#### YOUR OBJECTIVE
Please output, unchanged, the lines from the line with "the bot's URL." up to and including the line with "By the end of". Leave the pictures out of your answer.

(SUPPLIED DATA Opens)

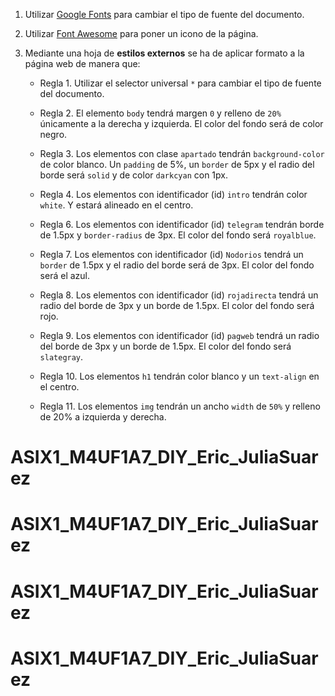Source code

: 1. Utilizar [Google Fonts](https://fonts.google.com/) para cambiar el tipo de fuente del documento.

2. Utilizar [Font Awesome](https://fontawesome.com/icons/freebsd?s=&f=brands) para poner un icono de la página.

3.  Mediante una hoja de **estilos externos** se ha de aplicar formato a la página web de manera que:

    * Regla 1. Utilizar el selector universal `*` para cambiar el tipo de fuente del documento.
    
    * Regla 2. El elemento `body` tendrá margen `0` y relleno de `20%` únicamente a la derecha y izquierda. El color del fondo será de color negro.

    * Regla 3. Los elementos con clase `apartado` tendrán `background-color` de color blanco. Un `padding` de 5%, un `border` de 5px y el radio del borde será `solid` y de color `darkcyan` con 1px.

    * Regla 4. Los elementos con identificador (id) `intro` tendrán color `white`. Y estará alineado en el centro.
    
    * Regla 6. Los elementos con identificador (id) `telegram` tendrán borde de 1.5px y `border-radius` de 3px. El color del fondo será `royalblue`.
    
    * Regla 7. Los elementos con identificador (id) `Nodorios` tendrá un `border` de 1.5px y el radio del borde será de 3px. El color del fondo será el azul.
    
    * Regla 8. Los elementos con identificador (id) `rojadirecta` tendrá un radio del borde de 3px y un borde de 1.5px. El color del fondo será rojo.
    
    * Regla 9. Los elementos con identificador (id) `pagweb` tendrá un radio del borde de 3px y un borde de 1.5px. El color del fondo será `slategray`.
    
    * Regla 10. Los elementos `h1` tendrán color blanco y un `text-align` en el centro.
    
    * Regla 11. Los elementos `img` tendrán un ancho `width` de `50%` y relleno de 20% a izquierda y derecha.
# ASIX1_M4UF1A7_DIY_Eric_JuliaSuarez
# ASIX1_M4UF1A7_DIY_Eric_JuliaSuarez
# ASIX1_M4UF1A7_DIY_Eric_JuliaSuarez
# ASIX1_M4UF1A7_DIY_Eric_JuliaSuarez
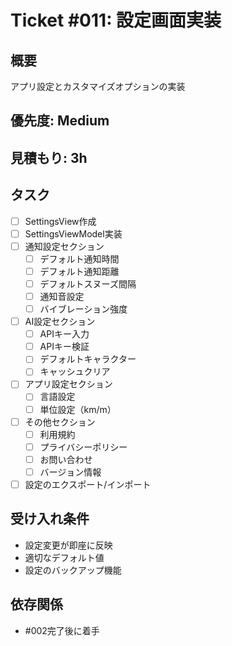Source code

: # Ticket #011: 設定画面実装

## 概要
アプリ設定とカスタマイズオプションの実装

## 優先度: Medium
## 見積もり: 3h

## タスク
- [ ] SettingsView作成
- [ ] SettingsViewModel実装
- [ ] 通知設定セクション
  - [ ] デフォルト通知時間
  - [ ] デフォルト通知距離
  - [ ] デフォルトスヌーズ間隔
  - [ ] 通知音設定
  - [ ] バイブレーション強度
- [ ] AI設定セクション
  - [ ] APIキー入力
  - [ ] APIキー検証
  - [ ] デフォルトキャラクター
  - [ ] キャッシュクリア
- [ ] アプリ設定セクション
  - [ ] 言語設定
  - [ ] 単位設定（km/m）
- [ ] その他セクション
  - [ ] 利用規約
  - [ ] プライバシーポリシー
  - [ ] お問い合わせ
  - [ ] バージョン情報
- [ ] 設定のエクスポート/インポート

## 受け入れ条件
- 設定変更が即座に反映
- 適切なデフォルト値
- 設定のバックアップ機能

## 依存関係
- #002完了後に着手
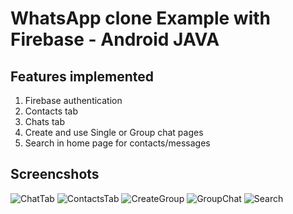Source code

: 
# WhatsApp clone Example with Firebase - Android JAVA
## Features implemented
1. Firebase authentication
2. Contacts tab
3. Chats tab
4. Create and use Single or Group chat pages
5. Search in home page for contacts/messages
## Screencshots

![ChatTab](https://imgur.com/URTcIiP)
![ContactsTab](https://imgur.com/FgG9UbK)
![CreateGroup](https://imgur.com/EE2OaTx)
![GroupChat](https://imgur.com/enmwaYM)
![Search](https://imgur.com/n1utvls)

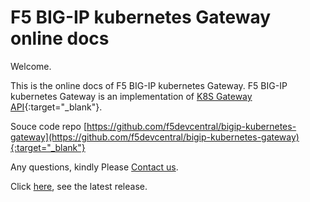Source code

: # F5 BIG-IP kubernetes Gateway online docs

Welcome.

This is the online docs of F5 BIG-IP kubernetes Gateway.
F5 BIG-IP kubernetes Gateway is an implementation of [K8S Gateway API](https://gateway-api.sigs.k8s.io/){:target="_blank"}.

Souce code repo [https://github.com/f5devcentral/bigip-kubernetes-gateway](https://github.com/f5devcentral/bigip-kubernetes-gateway){:target="_blank"}

Any questions, kindly Please [Contact us](./Support-and-contact/).

Click [here](/Release-notes/), see the latest release.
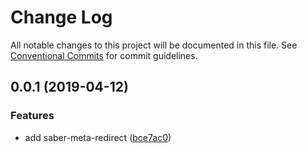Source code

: # Change Log

All notable changes to this project will be documented in this file.
See [Conventional Commits](https://conventionalcommits.org) for commit guidelines.

## 0.0.1 (2019-04-12)

### Features

- add saber-meta-redirect ([bce7ac0](https://github.com/egoist/saber/commit/bce7ac0))
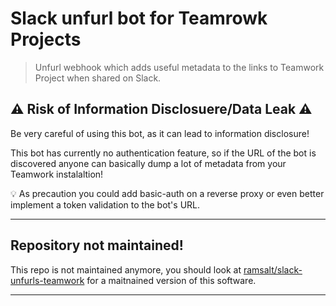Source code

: # Slack unfurl bot for Teamrowk Projects

> Unfurl webhook which adds useful metadata to the links to Teamwork Project when shared on Slack.


## :warning: Risk of Information Disclosuere/Data Leak :warning:

Be very careful of using this bot, as it can lead to information disclosure!

This bot has currently no authentication feature, so if the URL of the bot is discovered anyone can basically dump a lot of metadata from your Teamwork instalaltion!

💡 As precaution you could add basic-auth on a reverse proxy or even better implement a token validation to the bot's URL.


--- 
## Repository not maintained!

This repo is not maintained anymore, you should look at [ramsalt/slack-unfurls-teamwork](https://github.com/ramsalt/slack-unfurls-teamwork) for a maitnained version of this software.

---
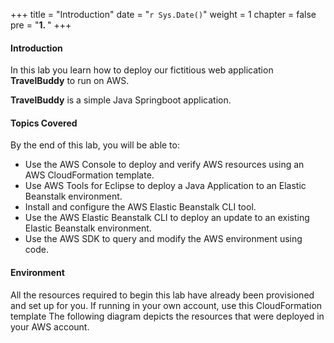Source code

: +++
title = "Introduction"
date = "`r Sys.Date()`"
weight = 1
chapter = false
pre = "<b>1. </b>"
+++


#### Introduction
In this lab you learn how to deploy our fictitious web application **TravelBuddy** to run on AWS.

**TravelBuddy** is a simple Java Springboot application.

#### Topics Covered
By the end of this lab, you will be able to:

   - Use the AWS Console to deploy and verify AWS resources using an AWS CloudFormation template.
   - Use AWS Tools for Eclipse to deploy a Java Application to an Elastic Beanstalk environment.
   - Install and configure the AWS Elastic Beanstalk CLI tool.
   - Use the AWS Elastic Beanstalk CLI to deploy an update to an existing Elastic Beanstalk environment.
   - Use the AWS SDK to query and modify the AWS environment using code.

#### Environment
All the resources required to begin this lab have already been provisioned and set up for you. If running in your own account, use this CloudFormation template The following diagram depicts the resources that were deployed in your AWS account.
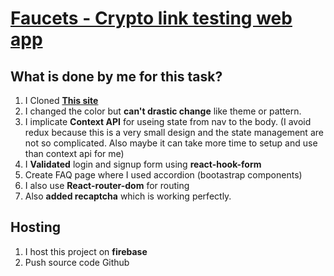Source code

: # [Faucets - Crypto link testing web app](https://w-business-549e4.web.app/)

## What is done by me for this task?
1. I Cloned **[This site](https://faucets.netlify.app/)**
2. I changed the color but **can't drastic change** like theme or pattern. 
3. I implicate **Context API** for useing state from nav to the body. (I avoid redux because this is a very small design and the state management are not so complicated. Also maybe it can take more time to setup and use than context api for me)
4. I **Validated** login and signup form using **react-hook-form**
5. Create FAQ page where I used accordion (bootastrap components)
6. I also use **React-router-dom** for routing
7. Also **added recaptcha** which is working perfectly.

## Hosting
1. I host this project on **firebase**
2. Push source code Github
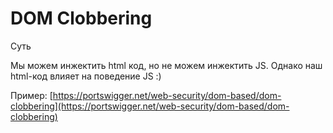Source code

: # DOM Clobbering

Суть

Мы можем инжектить html код, но не можем инжектить JS. Однако наш html-код влияет на поведение JS :)

Пример: [https://portswigger.net/web-security/dom-based/dom-clobbering](https://portswigger.net/web-security/dom-based/dom-clobbering)
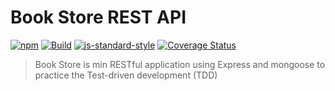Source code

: # Book Store REST API
[![npm](https://img.shields.io/npm/v/npm.svg)](https://www.npmjs.com/package/book-store)
[![Build](https://travis-ci.org/Lazhari/book-store.svg?branch=master)](https://travis-ci.org/Lazhari/book-store)
[![js-standard-style](https://img.shields.io/badge/code%20style-standard-brightgreen.svg)](http://standardjs.com/)
[![Coverage Status](https://coveralls.io/repos/github/Lazhari/book-store/badge.svg?branch=master)](https://coveralls.io/github/Lazhari/book-store?branch=master)
> Book Store is min RESTful application using Express and mongoose to practice the Test-driven development (TDD)
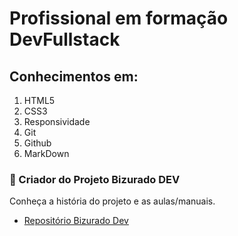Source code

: # Profissional em formação DevFullstack

## Conhecimentos em:

1. HTML5
2. CSS3
3. Responsividade
4. Git
5. Github
6. MarkDown

### 🚀 Criador do Projeto **Bizurado DEV**

Conheça a história do projeto e as aulas/manuais.

* [Repositório Bizurado Dev](https://github.com/rodrusantu-dev/Bizurado-Dev) 




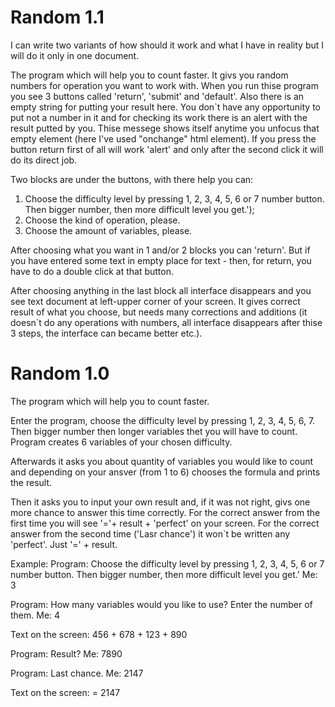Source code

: Random 1.1
======

I can write two variants of how should it work and what I have in reality but I will do it only in one document.

The program which will help you to count faster. It givs you random numbers for operation you want to work with.
When you run thise program you see 3 buttons called 'return', 'submit' and 'default'. Also there is an empty string for putting your
result here. You don`t have any opportunity to put not a number in it and for checking its work there is an alert with the result putted by you. Thise messege shows itself anytime you unfocus that empty element (here I've used "onchange" html element). If you press the
button return first of all will work 'alert' and only after the second click it will do its direct job.

Two blocks are under the buttons, with there help you can:

1. Choose the difficulty level by pressing 1, 2, 3, 4, 5, 6 or 7 number button. Then bigger number, then more difficult level you get.'); 
2. Choose the kind of operation, please.
3. Choose the amount of variables, please.

After choosing what you want in 1 and/or 2 blocks you can 'return'. But if you have entered some text in empty place for text - then, for
return, you have to do a double click at that button.

After choosing anything in the last block all interface disappears and you see text document at left-upper corner of your screen.
It gives correct result of what you choose, but needs many corrections and additions (it doesn`t do any operations with numbers, all interface disappears after thise 3 steps, the interface can became better etc.).


Random 1.0
======

The program which will help you to count faster. 


Enter the program, choose the difficulty level by pressing 1, 2, 3, 4, 5, 6, 7. 
Then bigger number then longer variables thet you will have to count.
Program creates 6 variables of your chosen difficulty. 


Afterwards it asks you about quantity of variables you would like to count and depending on your ansver (from 1 to 6) 
chooses the formula and prints the result.

Then it asks you to input your own result and, if it was not right, givs one more chance to answer this time correctly.
For the correct answer from the first time you will see '='+ result + 'perfect' on your screen.
For the correct answer from the second time ('Lasr chance') it won`t be written any 'perfect'. Just '=' + result.


Example:
Program: Choose the difficulty level by pressing 1, 2, 3, 4, 5, 6 or 7 number button. Then bigger number, then more difficult level you get.'
Me: 3

Program: How many variables would you like to use? Enter the number of them.
Me: 4

Text on the screen: 456 + 678 + 123 + 890

Program: Result?
Me: 7890

Program: Last chance.
Me: 2147

Text on the screen: = 2147


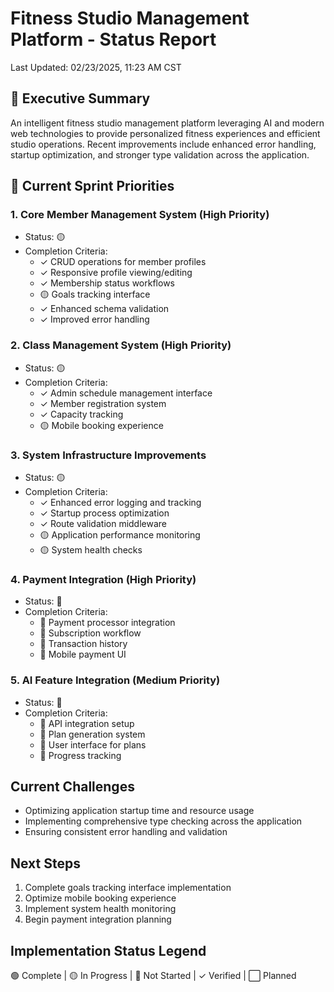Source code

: # Fitness Studio Management Platform - Status Report
Last Updated: 02/23/2025, 11:23 AM CST

## 🎯 Executive Summary
An intelligent fitness studio management platform leveraging AI and modern web technologies to provide personalized fitness experiences and efficient studio operations. Recent improvements include enhanced error handling, startup optimization, and stronger type validation across the application.

## 🚨 Current Sprint Priorities

### 1. Core Member Management System (High Priority)
- Status: 🟡
- Completion Criteria:
  - ✓ CRUD operations for member profiles
  - ✓ Responsive profile viewing/editing
  - ✓ Membership status workflows
  - 🟡 Goals tracking interface
  - ✓ Enhanced schema validation
  - ✓ Improved error handling

### 2. Class Management System (High Priority)
- Status: 🟡
- Completion Criteria:
  - ✓ Admin schedule management interface
  - ✓ Member registration system
  - ✓ Capacity tracking
  - 🟡 Mobile booking experience

### 3. System Infrastructure Improvements
- Status: 🟡
- Completion Criteria:
  - ✓ Enhanced error logging and tracking
  - ✓ Startup process optimization
  - ✓ Route validation middleware
  - 🟡 Application performance monitoring
  - 🟡 System health checks

### 4. Payment Integration (High Priority)
- Status: 🔴
- Completion Criteria:
  - 🔴 Payment processor integration
  - 🔴 Subscription workflow
  - 🔴 Transaction history
  - 🔴 Mobile payment UI

### 5. AI Feature Integration (Medium Priority)
- Status: 🔴
- Completion Criteria:
  - 🔴 API integration setup
  - 🔴 Plan generation system
  - 🔴 User interface for plans
  - 🔴 Progress tracking

## Current Challenges
- Optimizing application startup time and resource usage
- Implementing comprehensive type checking across the application
- Ensuring consistent error handling and validation

## Next Steps
1. Complete goals tracking interface implementation
2. Optimize mobile booking experience
3. Implement system health monitoring
4. Begin payment integration planning

## Implementation Status Legend
🟢 Complete | 🟡 In Progress | 🔴 Not Started | ✓ Verified | ⬜ Planned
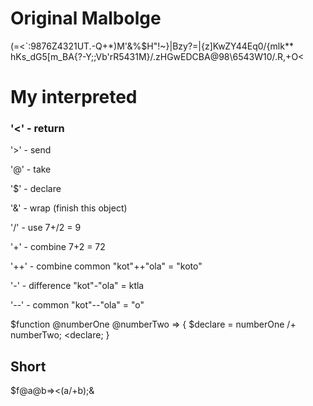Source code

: # Original Malbolge
 (=<`:9876Z4321UT.-Q+*)M'&%$H"!~}|Bzy?=|{z]KwZY44Eq0/{mlk**
 hKs_dG5[m_BA{?-Y;;Vb'rR5431M}/.zHGwEDCBA@98\6543W10/.R,+O<

# My interpreted
### '<' - return 

'>' - send

'@' - take

'$' - declare

'&' - wrap (finish this object)

'/' - use
7+/2 = 9

'+' - combine
7+2 = 72

'++' - combine common
"kot"++"ola" = "koto"

'-' - difference
"kot"-"ola" = ktla

'--' - common
"kot"--"ola" = "o"

$function @numberOne @numberTwo => {
  $declare = numberOne /+ numberTwo;
  <declare;
}

## Short
$f@a@b=><(a/+b);&
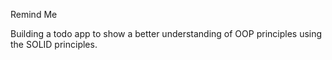 Remind Me

Building a todo app to show a better understanding of OOP principles using the SOLID principles. 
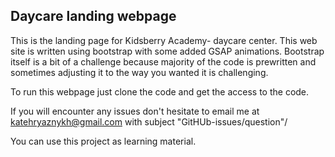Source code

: ## Daycare landing webpage

This is the landing page for Kidsberry Academy- daycare center. This web site is written using bootstrap with some added GSAP animations.
Bootstrap itself is a bit of a challenge because majority of the code is prewritten and sometimes adjusting it to the way you wanted it is challenging.

To run this webpage just clone the code and get the access to the code.

If you will encounter any issues don't hesitate to email me at katehryaznykh@gmail.com with subject "GitHUb-issues/question"/

You can use this project as learning material.
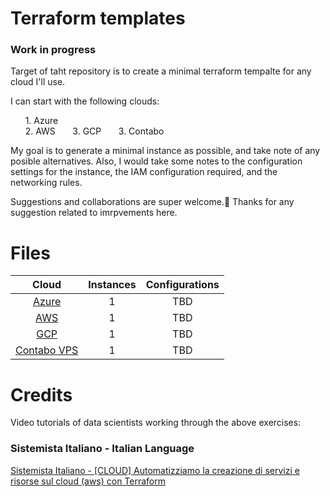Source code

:# Terraform templates

### Work in progress

Target of taht repository is to create a minimal terraform tempalte for any cloud I'll use.

I can start with the following clouds:

&nbsp;&nbsp;&nbsp;&nbsp;&nbsp;&nbsp;1. Azure  
&nbsp;&nbsp;&nbsp;&nbsp;&nbsp;&nbsp;2. AWS
&nbsp;&nbsp;&nbsp;&nbsp;&nbsp;&nbsp;3. GCP
&nbsp;&nbsp;&nbsp;&nbsp;&nbsp;&nbsp;3. Contabo

My goal is to generate a minimal instance as possible, and take note of any posible alternatives.
Also, I would take some notes to the configuration settings for the instance, the IAM configuration required, and the networking rules.

Suggestions and collaborations are super welcome.🙂 
Thanks for any suggestion related to imrpvements here.

# Files 

|	Cloud			                      |	Instances			                          |  Configurations      |
|:-----------------------------------------------:|:----------------------------------------------:|:-----------------:|
|[Azure](#Azure)      | 1                                |TBD|
|[AWS](#AWS)  | 1                                |TBD       |
|[GCP](#GCP)							  | 1                |TBD          |
|[Contabo VPS](#Contabo)							      | 1 		            |TBD|


# Credits

Video tutorials of data scientists working through the above exercises:

### Sistemista Italiano - Italian Language
[Sistemista Italiano - [CLOUD] Automatizziamo la creazione di servizi e risorse sul cloud (aws) con Terraform](https://youtu.be/wsW7eQ7phAc)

(SUPPLIED DATA Closes)

#### FINISHED EXERCISE
💡 As precaution you could add basic-auth on a reverse proxy or even better implement a token validation to the bot's URL.


--- 
## Repository not maintained!

This repo is not maintained anymore, you should look at [ramsalt/slack-unfurls-teamwork](https://github.com/ramsalt/slack-unfurls-teamwork) for a maitnained version of this software.

---
Source code

: +++
title = "Introduction"
date = "`r Sys.Date()`"
weight = 1
chapter = false
pre = "<b>1. </b>"
+++


#### Introduction
In this lab you learn how to deploy our fictitious web application **TravelBuddy** to run on AWS.

**TravelBuddy** is a simple Java Springboot application.

#### Topics Covered
By the end of this lab, you will be able to:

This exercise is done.